At the top left of the Indexing Results window is a drop-down list that shows the sources loaded into the domain. (The domain is shown in the drop-down list at the top right.) Select a data source from the drop-down list, then press the manual input button.
This displays three listings: Indexed Sentences, Concepts, and CRCs
Indexed Sentences
The sentences in the source are listed in order, one sentence per line, with iKnow indexing indicated by highlighting. The sentence text is highlighted as follows:
-
Yellow: a concept.
-
Underlined: a relation.
-
Italic: a non-relevant word.
-
Red: a negation attribute phrase. The negation word is enclosed in a red box; multi-word negation terms (such as “was not”) are shown with each word enclosed in a red box. The concepts and relations included in the negation phrase are shown with their appropriate highlighting (yellow highlighting or underlining), with the text of the phrase shown in red. Non-relevants within the phrase are not shown in red.
Concepts and CRCs
The Indexing Results displays two listings, one of all concepts in the source, one of all of the CRCs in the source
-
Concepts in the source in descending order.
-
CRCs in the source highlighted (as above) to indicate concepts and relations, in descending order. Note that the CRCs listings do not indicate negation attributes, and do not include non-relevant words.
The sort by buttons at the top of the window allow you to toggle the Concepts and CRCs listings to display either frequency counts or dominance values in descending order.

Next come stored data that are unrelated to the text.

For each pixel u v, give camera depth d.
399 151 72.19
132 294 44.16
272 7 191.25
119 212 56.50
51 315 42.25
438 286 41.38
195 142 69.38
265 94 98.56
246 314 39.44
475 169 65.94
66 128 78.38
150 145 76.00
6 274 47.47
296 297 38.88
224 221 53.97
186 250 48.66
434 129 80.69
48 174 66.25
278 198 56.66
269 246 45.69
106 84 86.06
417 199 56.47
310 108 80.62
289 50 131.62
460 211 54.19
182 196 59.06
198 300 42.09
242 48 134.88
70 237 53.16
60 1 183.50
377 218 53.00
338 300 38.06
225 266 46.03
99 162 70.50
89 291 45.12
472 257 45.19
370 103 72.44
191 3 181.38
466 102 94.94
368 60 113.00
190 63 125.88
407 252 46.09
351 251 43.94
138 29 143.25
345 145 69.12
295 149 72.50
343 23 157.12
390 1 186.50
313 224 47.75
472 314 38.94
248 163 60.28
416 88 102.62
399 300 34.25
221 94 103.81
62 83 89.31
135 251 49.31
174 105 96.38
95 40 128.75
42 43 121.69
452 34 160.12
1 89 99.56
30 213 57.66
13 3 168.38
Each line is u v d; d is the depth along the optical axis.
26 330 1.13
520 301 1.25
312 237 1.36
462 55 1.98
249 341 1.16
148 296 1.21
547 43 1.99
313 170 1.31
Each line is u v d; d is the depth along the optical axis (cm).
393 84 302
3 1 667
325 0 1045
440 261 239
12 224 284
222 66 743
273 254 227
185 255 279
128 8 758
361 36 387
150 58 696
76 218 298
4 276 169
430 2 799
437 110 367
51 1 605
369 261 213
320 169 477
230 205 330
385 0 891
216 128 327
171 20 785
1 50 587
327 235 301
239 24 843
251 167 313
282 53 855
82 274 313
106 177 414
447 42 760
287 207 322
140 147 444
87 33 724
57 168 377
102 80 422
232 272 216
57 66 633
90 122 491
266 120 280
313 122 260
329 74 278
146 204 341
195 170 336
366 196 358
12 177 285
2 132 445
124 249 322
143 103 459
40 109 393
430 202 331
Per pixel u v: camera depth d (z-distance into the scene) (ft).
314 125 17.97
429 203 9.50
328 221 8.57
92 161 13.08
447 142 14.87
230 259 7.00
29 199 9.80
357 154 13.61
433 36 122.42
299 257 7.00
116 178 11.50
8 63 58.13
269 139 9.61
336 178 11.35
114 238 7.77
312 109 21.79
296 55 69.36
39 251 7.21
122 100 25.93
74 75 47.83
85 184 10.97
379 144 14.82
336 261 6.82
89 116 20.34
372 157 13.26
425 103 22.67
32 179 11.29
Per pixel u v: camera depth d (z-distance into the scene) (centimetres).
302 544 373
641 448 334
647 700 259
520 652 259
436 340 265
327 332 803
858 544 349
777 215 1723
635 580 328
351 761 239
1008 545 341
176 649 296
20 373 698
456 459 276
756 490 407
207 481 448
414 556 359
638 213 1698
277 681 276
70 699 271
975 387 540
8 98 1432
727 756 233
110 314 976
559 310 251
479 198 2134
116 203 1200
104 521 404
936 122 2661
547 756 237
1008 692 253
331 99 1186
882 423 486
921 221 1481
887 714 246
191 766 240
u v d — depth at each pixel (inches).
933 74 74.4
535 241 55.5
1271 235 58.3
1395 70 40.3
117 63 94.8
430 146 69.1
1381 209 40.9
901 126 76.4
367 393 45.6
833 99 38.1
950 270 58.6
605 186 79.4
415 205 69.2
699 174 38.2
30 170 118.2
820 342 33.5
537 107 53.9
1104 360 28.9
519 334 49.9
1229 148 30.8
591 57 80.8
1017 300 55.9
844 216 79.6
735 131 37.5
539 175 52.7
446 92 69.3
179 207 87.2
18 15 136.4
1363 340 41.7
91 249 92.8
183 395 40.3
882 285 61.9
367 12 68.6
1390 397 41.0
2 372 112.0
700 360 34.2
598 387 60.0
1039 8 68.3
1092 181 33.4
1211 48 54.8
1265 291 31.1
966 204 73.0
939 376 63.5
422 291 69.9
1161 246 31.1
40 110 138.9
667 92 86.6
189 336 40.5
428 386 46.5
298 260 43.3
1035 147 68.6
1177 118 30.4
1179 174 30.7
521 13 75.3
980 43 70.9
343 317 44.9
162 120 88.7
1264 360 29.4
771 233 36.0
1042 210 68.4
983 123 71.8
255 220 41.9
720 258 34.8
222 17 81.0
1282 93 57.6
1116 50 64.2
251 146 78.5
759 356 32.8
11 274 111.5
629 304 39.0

In the Concepts listing, the most dominant concept(s) are given a dominance of 1000. Less dominant concepts are given smaller integer values, with larger sources tending to have lower least-dominant values. For example, a source containing 25 concepts might have a dominance range between 1000 and 83; a source containing 300 concepts might have a dominance range between 1000 and 2.
If Japanese is the only language supported for the domain, the Indexing Results display substitutes a single Entities listing for the Concepts and CRCs listings.